[Stored entries]
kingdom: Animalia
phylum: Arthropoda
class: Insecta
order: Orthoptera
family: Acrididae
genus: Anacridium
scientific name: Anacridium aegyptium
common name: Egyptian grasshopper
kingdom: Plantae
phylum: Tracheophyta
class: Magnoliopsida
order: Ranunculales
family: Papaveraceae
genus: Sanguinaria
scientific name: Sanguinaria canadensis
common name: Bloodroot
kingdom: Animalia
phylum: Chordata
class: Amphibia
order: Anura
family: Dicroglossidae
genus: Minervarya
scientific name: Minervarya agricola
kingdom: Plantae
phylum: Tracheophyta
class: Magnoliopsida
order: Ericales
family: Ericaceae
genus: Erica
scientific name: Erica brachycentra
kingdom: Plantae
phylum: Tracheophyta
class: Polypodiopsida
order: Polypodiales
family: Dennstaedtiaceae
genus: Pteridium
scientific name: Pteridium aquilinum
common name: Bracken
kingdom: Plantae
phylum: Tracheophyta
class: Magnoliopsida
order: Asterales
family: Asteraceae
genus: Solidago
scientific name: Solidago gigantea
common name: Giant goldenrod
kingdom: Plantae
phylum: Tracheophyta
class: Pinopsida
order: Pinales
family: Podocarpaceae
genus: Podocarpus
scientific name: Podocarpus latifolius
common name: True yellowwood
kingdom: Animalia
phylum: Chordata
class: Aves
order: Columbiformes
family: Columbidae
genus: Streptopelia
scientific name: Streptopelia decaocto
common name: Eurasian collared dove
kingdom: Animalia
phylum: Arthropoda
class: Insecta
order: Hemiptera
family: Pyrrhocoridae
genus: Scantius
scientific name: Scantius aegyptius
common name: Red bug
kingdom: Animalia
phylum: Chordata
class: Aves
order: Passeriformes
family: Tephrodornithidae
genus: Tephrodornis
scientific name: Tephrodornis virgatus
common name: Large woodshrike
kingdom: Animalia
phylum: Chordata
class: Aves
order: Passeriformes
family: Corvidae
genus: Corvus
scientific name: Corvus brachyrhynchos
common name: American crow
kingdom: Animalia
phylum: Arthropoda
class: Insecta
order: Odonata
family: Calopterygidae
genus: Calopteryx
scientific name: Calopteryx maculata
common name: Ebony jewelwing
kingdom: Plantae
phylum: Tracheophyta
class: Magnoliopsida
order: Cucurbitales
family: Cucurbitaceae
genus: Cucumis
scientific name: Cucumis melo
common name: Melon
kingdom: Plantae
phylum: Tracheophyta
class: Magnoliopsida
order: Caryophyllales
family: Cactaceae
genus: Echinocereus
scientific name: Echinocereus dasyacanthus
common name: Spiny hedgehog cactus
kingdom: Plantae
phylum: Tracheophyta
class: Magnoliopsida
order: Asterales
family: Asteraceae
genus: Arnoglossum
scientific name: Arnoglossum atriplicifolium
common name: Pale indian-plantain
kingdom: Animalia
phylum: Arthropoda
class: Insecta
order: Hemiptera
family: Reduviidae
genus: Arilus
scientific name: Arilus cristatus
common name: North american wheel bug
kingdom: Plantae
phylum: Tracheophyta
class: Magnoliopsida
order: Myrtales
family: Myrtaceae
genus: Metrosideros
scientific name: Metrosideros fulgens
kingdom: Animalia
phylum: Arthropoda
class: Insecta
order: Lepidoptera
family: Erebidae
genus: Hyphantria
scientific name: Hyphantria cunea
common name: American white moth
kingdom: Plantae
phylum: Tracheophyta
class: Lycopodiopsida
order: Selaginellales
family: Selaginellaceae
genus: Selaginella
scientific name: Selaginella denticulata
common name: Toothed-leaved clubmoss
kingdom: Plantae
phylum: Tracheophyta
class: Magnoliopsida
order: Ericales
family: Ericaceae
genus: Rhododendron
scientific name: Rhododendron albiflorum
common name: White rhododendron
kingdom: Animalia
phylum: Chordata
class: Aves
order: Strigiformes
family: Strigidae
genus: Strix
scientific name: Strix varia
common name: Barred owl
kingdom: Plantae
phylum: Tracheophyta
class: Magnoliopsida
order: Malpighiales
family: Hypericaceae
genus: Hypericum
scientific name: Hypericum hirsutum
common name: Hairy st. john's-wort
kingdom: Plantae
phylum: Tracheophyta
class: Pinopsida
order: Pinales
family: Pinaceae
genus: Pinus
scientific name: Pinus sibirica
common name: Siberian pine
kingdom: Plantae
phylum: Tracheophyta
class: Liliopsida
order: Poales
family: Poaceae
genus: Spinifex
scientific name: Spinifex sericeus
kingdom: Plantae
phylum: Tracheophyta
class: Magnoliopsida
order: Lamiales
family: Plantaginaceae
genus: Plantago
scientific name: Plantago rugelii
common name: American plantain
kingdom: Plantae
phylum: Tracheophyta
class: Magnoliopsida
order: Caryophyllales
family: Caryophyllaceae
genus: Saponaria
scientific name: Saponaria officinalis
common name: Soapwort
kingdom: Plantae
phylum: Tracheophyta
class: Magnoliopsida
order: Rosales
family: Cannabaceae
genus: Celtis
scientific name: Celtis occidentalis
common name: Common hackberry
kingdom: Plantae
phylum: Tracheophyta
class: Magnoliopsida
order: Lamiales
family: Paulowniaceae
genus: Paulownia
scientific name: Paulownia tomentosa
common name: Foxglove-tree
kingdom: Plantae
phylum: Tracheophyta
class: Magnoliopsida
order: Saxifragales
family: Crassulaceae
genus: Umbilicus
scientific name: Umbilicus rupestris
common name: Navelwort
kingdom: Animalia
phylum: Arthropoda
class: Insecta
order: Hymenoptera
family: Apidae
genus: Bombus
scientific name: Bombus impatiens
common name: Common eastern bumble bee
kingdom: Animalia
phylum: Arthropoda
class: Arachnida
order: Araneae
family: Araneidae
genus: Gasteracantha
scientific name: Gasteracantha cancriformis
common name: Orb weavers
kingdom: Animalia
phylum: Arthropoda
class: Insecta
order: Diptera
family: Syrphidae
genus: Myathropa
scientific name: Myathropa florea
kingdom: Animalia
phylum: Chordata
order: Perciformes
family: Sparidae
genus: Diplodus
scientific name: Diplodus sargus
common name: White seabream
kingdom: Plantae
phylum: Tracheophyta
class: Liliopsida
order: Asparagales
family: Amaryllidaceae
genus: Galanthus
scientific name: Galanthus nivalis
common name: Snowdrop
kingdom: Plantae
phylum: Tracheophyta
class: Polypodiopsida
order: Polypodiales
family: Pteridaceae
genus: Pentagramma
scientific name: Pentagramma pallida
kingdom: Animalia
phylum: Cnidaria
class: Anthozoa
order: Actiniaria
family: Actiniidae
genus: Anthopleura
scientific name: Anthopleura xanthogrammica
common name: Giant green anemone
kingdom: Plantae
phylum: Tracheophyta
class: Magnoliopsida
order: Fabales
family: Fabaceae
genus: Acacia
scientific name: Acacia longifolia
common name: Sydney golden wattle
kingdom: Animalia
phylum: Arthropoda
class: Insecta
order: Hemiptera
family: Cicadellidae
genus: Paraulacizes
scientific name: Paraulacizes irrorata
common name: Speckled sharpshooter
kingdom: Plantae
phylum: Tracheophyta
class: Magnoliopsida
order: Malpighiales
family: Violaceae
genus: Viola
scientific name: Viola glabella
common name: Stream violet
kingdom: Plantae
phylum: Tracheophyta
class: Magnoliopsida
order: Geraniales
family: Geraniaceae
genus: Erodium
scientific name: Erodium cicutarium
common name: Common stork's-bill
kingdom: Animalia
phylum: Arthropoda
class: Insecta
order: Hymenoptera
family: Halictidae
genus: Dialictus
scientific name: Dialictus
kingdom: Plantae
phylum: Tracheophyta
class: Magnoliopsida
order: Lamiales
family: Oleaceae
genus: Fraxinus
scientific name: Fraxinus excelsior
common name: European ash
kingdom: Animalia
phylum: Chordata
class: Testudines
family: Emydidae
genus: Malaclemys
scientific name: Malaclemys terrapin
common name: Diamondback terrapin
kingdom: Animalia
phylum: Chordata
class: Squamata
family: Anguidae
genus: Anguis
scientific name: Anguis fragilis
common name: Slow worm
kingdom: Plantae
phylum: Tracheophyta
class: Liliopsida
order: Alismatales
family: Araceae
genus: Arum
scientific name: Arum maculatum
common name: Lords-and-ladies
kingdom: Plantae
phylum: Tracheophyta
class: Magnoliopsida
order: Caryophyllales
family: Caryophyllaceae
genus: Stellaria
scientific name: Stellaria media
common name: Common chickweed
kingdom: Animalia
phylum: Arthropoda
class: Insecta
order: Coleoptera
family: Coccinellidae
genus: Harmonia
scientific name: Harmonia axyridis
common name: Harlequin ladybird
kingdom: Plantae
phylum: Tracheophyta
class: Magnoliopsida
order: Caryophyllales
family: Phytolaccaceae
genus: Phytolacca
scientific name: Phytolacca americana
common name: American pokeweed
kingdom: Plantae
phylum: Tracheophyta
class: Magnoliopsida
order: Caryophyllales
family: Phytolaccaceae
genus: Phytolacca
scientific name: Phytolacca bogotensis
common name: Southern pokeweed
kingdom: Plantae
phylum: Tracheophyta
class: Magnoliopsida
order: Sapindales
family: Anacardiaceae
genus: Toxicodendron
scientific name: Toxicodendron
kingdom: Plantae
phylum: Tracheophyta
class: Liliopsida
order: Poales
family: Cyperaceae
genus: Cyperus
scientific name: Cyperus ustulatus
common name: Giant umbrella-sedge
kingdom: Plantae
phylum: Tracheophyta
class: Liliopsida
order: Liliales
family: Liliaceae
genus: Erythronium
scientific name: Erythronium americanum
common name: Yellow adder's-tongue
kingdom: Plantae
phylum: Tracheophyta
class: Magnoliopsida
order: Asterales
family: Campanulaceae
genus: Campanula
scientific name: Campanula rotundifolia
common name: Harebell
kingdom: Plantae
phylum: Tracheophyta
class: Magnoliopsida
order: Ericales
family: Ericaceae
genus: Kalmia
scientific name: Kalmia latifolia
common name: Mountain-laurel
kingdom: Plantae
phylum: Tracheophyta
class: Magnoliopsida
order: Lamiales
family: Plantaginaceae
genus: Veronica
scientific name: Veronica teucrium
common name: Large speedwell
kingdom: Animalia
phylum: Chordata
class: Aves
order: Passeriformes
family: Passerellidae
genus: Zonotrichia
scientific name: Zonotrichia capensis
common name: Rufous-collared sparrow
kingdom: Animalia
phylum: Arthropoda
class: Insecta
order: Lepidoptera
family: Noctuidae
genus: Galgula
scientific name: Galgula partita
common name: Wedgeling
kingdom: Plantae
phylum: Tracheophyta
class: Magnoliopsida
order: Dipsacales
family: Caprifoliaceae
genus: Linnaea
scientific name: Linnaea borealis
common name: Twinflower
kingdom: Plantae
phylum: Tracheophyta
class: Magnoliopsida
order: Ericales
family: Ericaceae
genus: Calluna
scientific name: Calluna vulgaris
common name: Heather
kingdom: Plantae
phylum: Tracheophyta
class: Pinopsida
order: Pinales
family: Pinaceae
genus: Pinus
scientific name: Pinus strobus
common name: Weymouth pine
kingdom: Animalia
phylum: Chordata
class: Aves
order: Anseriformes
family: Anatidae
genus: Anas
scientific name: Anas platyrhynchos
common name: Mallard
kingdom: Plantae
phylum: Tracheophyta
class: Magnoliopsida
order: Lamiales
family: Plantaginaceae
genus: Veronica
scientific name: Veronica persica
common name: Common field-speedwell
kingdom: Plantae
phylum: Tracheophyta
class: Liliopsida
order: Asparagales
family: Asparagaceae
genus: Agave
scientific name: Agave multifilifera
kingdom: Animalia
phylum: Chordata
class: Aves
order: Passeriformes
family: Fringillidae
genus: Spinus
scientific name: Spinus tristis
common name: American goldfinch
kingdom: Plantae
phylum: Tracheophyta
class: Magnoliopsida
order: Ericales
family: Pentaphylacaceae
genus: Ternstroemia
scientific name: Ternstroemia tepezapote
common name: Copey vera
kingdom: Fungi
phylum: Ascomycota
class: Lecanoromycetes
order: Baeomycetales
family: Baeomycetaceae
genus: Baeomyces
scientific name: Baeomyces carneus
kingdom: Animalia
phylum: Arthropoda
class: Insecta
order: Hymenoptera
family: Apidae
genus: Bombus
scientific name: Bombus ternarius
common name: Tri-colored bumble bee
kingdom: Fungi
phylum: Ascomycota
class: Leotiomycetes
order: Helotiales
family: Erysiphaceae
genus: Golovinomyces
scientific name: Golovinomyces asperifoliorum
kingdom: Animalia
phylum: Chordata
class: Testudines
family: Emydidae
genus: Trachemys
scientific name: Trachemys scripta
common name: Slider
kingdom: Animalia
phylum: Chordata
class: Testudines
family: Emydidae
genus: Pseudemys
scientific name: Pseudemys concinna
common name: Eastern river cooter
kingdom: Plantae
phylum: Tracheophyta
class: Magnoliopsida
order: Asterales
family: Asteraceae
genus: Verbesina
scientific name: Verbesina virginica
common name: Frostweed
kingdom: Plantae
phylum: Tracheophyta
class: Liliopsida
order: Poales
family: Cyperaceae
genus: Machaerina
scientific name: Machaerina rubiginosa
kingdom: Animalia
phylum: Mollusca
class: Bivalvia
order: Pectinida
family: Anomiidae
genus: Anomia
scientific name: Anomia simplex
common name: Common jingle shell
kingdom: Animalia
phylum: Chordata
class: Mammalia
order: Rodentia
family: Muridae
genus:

§ What is being asked
Give back, unchanged, the part of the items that opens with the line containing "scientific name: Arnoglossum atriplicifolium" and closes with the line containing "genus: Plantago", including both of those lines.

§ Completed exercise
scientific name: Arnoglossum atriplicifolium
common name: Pale indian-plantain
kingdom: Animalia
phylum: Arthropoda
class: Insecta
order: Hemiptera
family: Reduviidae
genus: Arilus
scientific name: Arilus cristatus
common name: North american wheel bug
kingdom: Plantae
phylum: Tracheophyta
class: Magnoliopsida
order: Myrtales
family: Myrtaceae
genus: Metrosideros
scientific name: Metrosideros fulgens
kingdom: Animalia
phylum: Arthropoda
class: Insecta
order: Lepidoptera
family: Erebidae
genus: Hyphantria
scientific name: Hyphantria cunea
common name: American white moth
kingdom: Plantae
phylum: Tracheophyta
class: Lycopodiopsida
order: Selaginellales
family: Selaginellaceae
genus: Selaginella
scientific name: Selaginella denticulata
common name: Toothed-leaved clubmoss
kingdom: Plantae
phylum: Tracheophyta
class: Magnoliopsida
order: Ericales
family: Ericaceae
genus: Rhododendron
scientific name: Rhododendron albiflorum
common name: White rhododendron
kingdom: Animalia
phylum: Chordata
class: Aves
order: Strigiformes
family: Strigidae
genus: Strix
scientific name: Strix varia
common name: Barred owl
kingdom: Plantae
phylum: Tracheophyta
class: Magnoliopsida
order: Malpighiales
family: Hypericaceae
genus: Hypericum
scientific name: Hypericum hirsutum
common name: Hairy st. john's-wort
kingdom: Plantae
phylum: Tracheophyta
class: Pinopsida
order: Pinales
family: Pinaceae
genus: Pinus
scientific name: Pinus sibirica
common name: Siberian pine
kingdom: Plantae
phylum: Tracheophyta
class: Liliopsida
order: Poales
family: Poaceae
genus: Spinifex
scientific name: Spinifex sericeus
kingdom: Plantae
phylum: Tracheophyta
class: Magnoliopsida
order: Lamiales
family: Plantaginaceae
genus: Plantago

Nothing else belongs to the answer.